Wednesday, January 23, 2013

LASERBEAMS.

     By the time you read this I'll probably already be at home napping while my eyeballs gently emit smoke and a faint sizzling sound, which, based on my knowledge of science (cartoons. All of it from cartoons) is what will happen after my LASIK procedure, since that's what happens in cartoons when someone stares at the sun too long, and it's totally the same thing, right?
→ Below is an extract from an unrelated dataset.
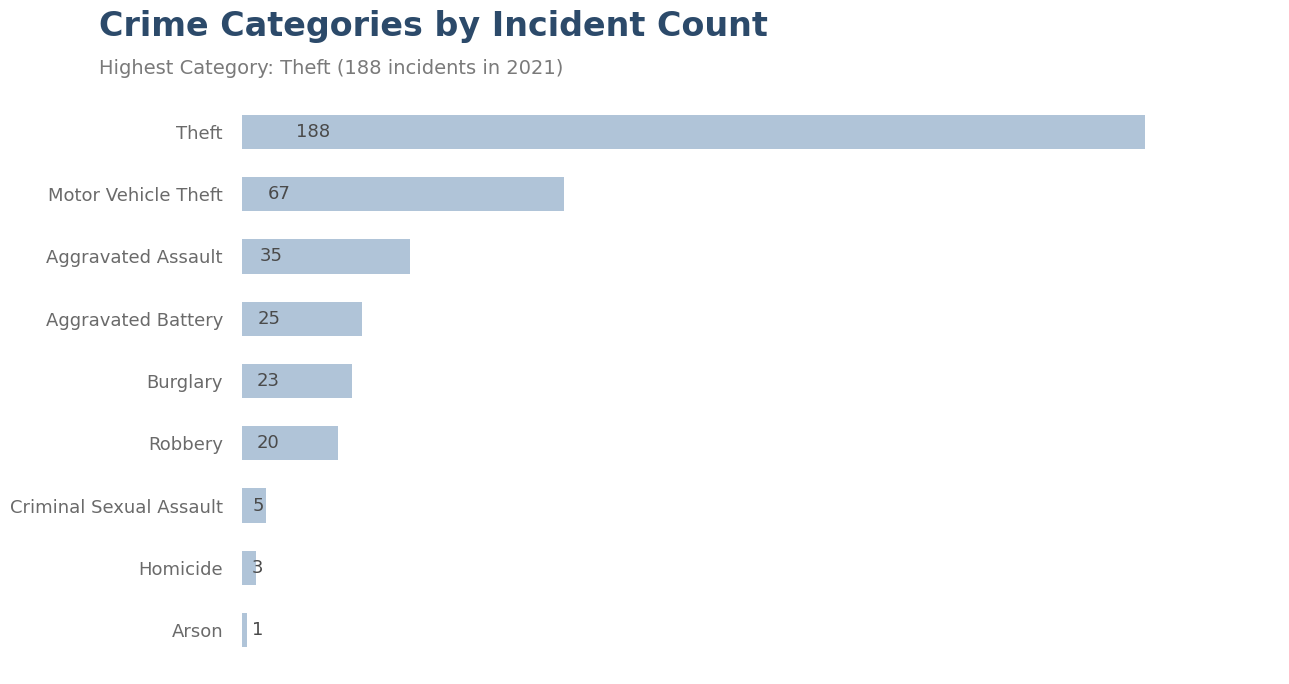

Approximately how many times larger is the value at Burglary compared to Motor Vehicle Theft?

0.3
     Or, as my mom phrased it, I'll be "among the sighted," which makes it sound like I'm going to get psychic powers. I doubt that'll happen, but when you're messing around with lasers who knows. The whole scenario does have a whiff of superhero origin story about it. "A standard procedure gone wrong left her with a terrible burden...and a gift that would stop crime in its tracks...before it makes them." Damn, now I'm kind of hoping for that to happen.


     Or maybe, due to a freak accident caused by...ah...by the uh... hurrmafrumma sunspots obblegobble radiation and...ahem...and stuff, my DNA will react to the lasers in an unusual way, absorbing the beams and turning them outward so I have LASER VISION. Watch out Cyclops, there's a new set of laser-eyes in town, and they're gonna have way better sunglasses than you.

     Or, in the most likely of scenarios, I'll just be able to see. Which is still a pretty good outcome, so I think I'll take it. I'll let you know how it all went down!